Antipsychotics, especially second-generation antipsychotics (SGAs), are recommended as the first-line therapy in the current treatment guidelines for schizophrenia [5]. Of these, risperidone is a representative medication that can effectively ameliorate both positive and negative symptoms in patients with schizophrenia. However, risperidone also has some side effects, including hyperprolactinemia [6]. To address these side effects, blonanserin has been gradually developed. Blonanserin is a relatively new SGA for the treatment of schizophrenia that has been approved in Japan, South Korea, and China [7]. It has a strong affinity for dopamine D2 and D3 receptors and 5-HT2A receptors, which has a good curative effect on both the positive and negative symptoms of schizophrenia and may improve some cognitive symptoms and social function of patients [8,9,10]. But which is more effective? The conclusions are inconsistent. For example, some studies have shown that the efficacy of blonanserin is the same as that of risperidone [11, 12], whereas others have shown that the efficacy of blonanserin is superior [13]. In terms of safety, pharmacological evidence shows that blonanserin has a 94-fold higher affinity for D2 receptors than risperidone, which may lead to more extrapyramidal symptoms (EPS) and hyperprolactinemia [14]. However, in clinical practice, the conclusions have not been exactly the same. Thus, we performed a systematic review and meta-analysis to evaluate the efficacy and safety of blonanserin versus risperidone in the treatment of schizophrenia and to provide reliable evidence for the treatment of schizophrenia in clinical settings.

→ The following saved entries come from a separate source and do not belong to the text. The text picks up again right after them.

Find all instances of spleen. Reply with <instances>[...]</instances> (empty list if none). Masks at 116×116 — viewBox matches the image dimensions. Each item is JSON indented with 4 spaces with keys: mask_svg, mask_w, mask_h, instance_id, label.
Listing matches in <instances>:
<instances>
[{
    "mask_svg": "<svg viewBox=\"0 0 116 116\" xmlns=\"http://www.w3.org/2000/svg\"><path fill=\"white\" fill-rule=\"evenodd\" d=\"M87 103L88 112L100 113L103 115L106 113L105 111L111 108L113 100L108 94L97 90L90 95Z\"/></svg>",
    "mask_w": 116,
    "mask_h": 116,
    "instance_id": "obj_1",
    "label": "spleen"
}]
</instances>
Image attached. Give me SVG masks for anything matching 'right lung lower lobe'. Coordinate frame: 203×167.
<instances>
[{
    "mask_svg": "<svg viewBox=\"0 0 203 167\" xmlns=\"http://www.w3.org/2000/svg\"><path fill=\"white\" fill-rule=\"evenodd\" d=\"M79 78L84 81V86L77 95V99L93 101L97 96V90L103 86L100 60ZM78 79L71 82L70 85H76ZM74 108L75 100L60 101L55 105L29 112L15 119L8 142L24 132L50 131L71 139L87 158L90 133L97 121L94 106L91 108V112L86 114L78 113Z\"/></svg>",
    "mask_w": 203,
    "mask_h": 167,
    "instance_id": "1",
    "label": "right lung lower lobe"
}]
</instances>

Previous meta-analyses have included trials that compared different medications with blonanserin [15,16,17], and some network meta-analysis included indirect comparisons of different drugs [18, 19], but these approaches might cause some biases. Any indirect comparisons may be subject to potential biases that are not present in a head-to-head direct comparison [20]. Therefore, we strictly included head-to-head studies. Previous studies also failed to investigate the improvement in cognitive and social function induced by blonanserin compared with other medications; thus, we also performed a qualitative analysis of the improvement in cognitive and social function induced by blonanserin and risperidone.

Methods

Protocol and registration

The meta-analysis was reported by the Preferred Reporting Items for Systematic Reviews and Meta-Analyses (PRISMA) statement [21]. The study protocol was registered at PROSPERO (CRD42022366600).

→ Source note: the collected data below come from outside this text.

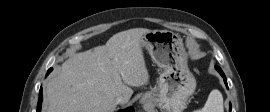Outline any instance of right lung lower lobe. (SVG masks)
<instances>
[{
    "instance_id": "obj_1",
    "label": "right lung lower lobe",
    "mask_w": 270,
    "mask_h": 112,
    "mask_svg": "<svg viewBox=\"0 0 270 112\" xmlns=\"http://www.w3.org/2000/svg\"><path fill=\"white\" fill-rule=\"evenodd\" d=\"M52 71V68H50L47 71V75H49V73ZM42 88H40V92H39V98H38V103H37V112H41V104H42ZM118 112H134V110L132 108L126 109V110H119Z\"/></svg>"
}]
</instances>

Data sources and search strategy

The PubMed, Cochrane Library, Embase, Chinese Biomedical Literature Database (CBM), and China National Knowledge Infrastructure (CNKI) were searched for randomized controlled trials (RCTs) from inception to October 18, 2022. No language restrictions were applied. We used the following text and MeSH terms: “blonanserin” and “schizophrenia”. The complete search used for PubMed was: ((“Schizophrenia” [Mesh]) OR ((Schizophrenia*[Title/Abstract]) OR (Dementia Praecox [Title/Abstract]))) AND ((“blonanserin” [Supplementary Concept]) OR ((blonanserin [Title/Abstract]) OR (AD-5423[Title/Abstract]))). Table Supplement 1 shows the retrieval strategies for and retrieval results from PubMed.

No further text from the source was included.